• **Work task**
Extract every line of text from the items and repeat each one without changes. Leave the pictures out of your answer.
(Extracted information begins)
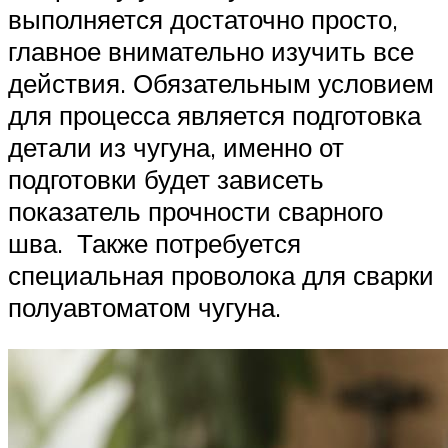
выполняется достаточно просто,
главное внимательно изучить все
действия. Обязательным условием
для процесса является подготовка
детали из чугуна, именно от
подготовки будет зависеть
показатель прочности сварного
шва. Также потребуется
специальная проволока для сварки
полуавтоматом чугуна.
(Extracted information ends)
• **Solution to this problem**
выполняется достаточно просто,
главное внимательно изучить все
действия. Обязательным условием
для процесса является подготовка
детали из чугуна, именно от
подготовки будет зависеть
показатель прочности сварного
шва. Также потребуется
специальная проволока для сварки
полуавтоматом чугуна.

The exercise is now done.